Worauf führt der Text über seekranke Fische die körperliche Reaktion der Tiere zurück?

(AUSGEWÄHLTER AUSZUG):
+++
(Text: Jenny Niederstadt)
Sie torkeln, verlieren die Orientierung und müssen mitunter sogar erbrechen: Ja, auch Fische können offenbar seekrank werden. Allerdings leiden die Tiere eher selten an diesem Unwohlsein – etwa wenn sie an der Meeresoberfläche schwimmen und dort überraschend von starken Wellen hin und her geworfen werden. Oder wenn sie in tieferen Wasserschichten in ein Fischernetz geraten und dann rasch emporgezogen werden.
Der Grund für die körperliche Reaktion ist eine kurzfristige Verwirrung der Sinne. Dem Gehirn der Fische gelingt es dann nicht, sich eindeutig zu orientieren. Genau wie ein Mensch an Deck eines schwankenden Schiffs empfangen die Tiere widersprüchliche Informationen über ihre Umwelt. Im Kern eines Wasserstrudels etwa nehmen ihre Augen Stillstand wahr, während ihr Gleichgewichtsorgan Bewegung registriert. Löst sich dieser Widerspruch nicht auf, schlägt das Hirn Alarm und reagiert, als kämpfe der Organismus mit einem Gift: Übelkeit kommt auf, der Kreislauf gerät aus dem Takt, und die Orientierung geht verloren.
+++
(VORLIEGENDE DATEN):
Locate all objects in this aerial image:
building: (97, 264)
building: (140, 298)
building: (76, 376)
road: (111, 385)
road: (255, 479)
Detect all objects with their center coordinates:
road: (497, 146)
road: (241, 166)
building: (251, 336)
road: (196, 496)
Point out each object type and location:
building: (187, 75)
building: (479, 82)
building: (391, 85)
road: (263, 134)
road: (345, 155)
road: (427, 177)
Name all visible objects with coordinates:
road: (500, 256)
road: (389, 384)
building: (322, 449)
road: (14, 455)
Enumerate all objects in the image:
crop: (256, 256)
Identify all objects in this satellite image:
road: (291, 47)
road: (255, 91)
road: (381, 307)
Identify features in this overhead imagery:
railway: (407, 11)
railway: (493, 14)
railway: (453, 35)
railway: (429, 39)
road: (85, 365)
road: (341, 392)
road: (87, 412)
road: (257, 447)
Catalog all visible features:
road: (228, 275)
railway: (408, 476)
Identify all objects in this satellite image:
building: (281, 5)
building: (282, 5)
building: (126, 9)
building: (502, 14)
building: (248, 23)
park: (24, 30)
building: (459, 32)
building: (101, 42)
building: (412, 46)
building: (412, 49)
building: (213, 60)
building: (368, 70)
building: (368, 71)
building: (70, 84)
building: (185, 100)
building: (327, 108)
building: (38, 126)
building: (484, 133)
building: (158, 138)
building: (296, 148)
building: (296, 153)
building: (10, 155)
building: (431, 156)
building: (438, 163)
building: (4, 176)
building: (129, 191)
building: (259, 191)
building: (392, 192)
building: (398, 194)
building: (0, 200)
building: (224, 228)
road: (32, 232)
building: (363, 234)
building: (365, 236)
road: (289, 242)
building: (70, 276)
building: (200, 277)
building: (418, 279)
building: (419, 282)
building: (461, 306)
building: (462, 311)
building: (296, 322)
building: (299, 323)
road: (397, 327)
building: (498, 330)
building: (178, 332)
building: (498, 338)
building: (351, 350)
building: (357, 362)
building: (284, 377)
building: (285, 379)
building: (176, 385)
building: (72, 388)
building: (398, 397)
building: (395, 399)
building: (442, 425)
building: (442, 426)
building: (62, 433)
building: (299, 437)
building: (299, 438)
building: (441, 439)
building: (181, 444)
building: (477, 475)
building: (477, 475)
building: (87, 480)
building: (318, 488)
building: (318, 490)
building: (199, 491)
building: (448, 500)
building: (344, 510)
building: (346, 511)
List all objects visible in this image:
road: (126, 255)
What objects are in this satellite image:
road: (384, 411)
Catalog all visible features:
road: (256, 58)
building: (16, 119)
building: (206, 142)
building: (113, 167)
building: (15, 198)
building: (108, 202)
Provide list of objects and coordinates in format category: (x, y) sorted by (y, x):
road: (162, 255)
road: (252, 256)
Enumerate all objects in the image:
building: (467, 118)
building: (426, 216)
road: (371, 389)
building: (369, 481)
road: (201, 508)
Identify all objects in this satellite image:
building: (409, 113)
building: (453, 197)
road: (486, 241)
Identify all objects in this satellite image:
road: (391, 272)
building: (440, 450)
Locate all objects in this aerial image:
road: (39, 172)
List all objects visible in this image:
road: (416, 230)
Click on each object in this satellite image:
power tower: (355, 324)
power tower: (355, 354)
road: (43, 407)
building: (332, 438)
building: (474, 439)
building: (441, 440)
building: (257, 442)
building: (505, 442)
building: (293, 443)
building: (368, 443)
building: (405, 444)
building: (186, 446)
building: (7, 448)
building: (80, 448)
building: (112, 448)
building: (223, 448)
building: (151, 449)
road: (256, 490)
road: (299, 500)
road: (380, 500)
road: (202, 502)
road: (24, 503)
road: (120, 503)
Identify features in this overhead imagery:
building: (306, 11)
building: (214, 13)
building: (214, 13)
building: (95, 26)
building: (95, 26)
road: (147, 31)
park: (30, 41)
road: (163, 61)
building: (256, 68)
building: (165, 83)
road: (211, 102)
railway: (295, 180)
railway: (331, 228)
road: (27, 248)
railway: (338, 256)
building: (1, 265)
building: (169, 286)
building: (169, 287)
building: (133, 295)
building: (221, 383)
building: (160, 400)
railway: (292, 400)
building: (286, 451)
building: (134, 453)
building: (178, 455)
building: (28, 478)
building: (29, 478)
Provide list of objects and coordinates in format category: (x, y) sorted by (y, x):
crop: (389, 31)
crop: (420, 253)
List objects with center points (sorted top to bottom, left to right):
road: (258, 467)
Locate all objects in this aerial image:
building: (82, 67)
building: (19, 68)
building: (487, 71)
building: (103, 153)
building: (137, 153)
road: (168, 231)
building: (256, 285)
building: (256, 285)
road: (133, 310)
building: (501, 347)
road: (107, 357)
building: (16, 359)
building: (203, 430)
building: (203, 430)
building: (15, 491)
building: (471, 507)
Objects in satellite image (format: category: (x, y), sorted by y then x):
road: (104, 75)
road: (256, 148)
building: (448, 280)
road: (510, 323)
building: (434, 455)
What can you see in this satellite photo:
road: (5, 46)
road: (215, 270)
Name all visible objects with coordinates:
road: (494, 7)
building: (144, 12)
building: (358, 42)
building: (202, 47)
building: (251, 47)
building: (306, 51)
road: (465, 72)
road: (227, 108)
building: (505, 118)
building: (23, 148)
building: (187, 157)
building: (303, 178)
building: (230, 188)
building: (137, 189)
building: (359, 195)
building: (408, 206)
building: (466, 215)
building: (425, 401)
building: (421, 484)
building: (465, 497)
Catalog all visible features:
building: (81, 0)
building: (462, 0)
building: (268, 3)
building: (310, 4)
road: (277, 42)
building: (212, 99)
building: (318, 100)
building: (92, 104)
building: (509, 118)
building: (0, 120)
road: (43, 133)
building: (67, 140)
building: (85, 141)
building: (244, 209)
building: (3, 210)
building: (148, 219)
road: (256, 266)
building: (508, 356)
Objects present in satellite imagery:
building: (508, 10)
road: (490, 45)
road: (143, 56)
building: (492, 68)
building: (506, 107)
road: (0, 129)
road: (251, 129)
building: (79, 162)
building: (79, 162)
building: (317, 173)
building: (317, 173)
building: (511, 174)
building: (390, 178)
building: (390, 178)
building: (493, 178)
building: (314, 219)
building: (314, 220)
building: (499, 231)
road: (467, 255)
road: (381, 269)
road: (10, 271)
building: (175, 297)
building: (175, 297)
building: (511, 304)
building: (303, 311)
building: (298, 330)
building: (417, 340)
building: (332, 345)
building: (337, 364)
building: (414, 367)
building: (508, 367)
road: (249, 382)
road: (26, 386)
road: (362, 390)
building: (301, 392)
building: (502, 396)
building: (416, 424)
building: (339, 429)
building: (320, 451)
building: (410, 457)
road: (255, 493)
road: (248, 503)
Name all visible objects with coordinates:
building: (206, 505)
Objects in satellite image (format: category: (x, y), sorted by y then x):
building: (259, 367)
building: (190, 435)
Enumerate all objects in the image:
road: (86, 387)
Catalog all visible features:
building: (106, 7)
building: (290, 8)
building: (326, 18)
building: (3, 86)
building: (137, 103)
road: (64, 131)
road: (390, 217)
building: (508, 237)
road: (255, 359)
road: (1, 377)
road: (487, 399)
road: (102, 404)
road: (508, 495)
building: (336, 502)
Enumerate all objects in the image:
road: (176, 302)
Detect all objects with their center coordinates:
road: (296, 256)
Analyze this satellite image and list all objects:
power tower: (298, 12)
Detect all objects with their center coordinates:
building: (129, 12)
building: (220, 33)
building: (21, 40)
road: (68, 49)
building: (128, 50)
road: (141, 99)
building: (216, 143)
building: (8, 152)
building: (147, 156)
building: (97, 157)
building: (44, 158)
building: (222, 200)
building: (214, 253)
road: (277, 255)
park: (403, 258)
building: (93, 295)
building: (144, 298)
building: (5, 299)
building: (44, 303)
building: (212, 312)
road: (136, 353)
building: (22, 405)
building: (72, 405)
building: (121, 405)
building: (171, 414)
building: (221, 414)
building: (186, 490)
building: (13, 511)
+++
(LÖSUNG): Auf eine kurzfristige Verwirrung der Sinne.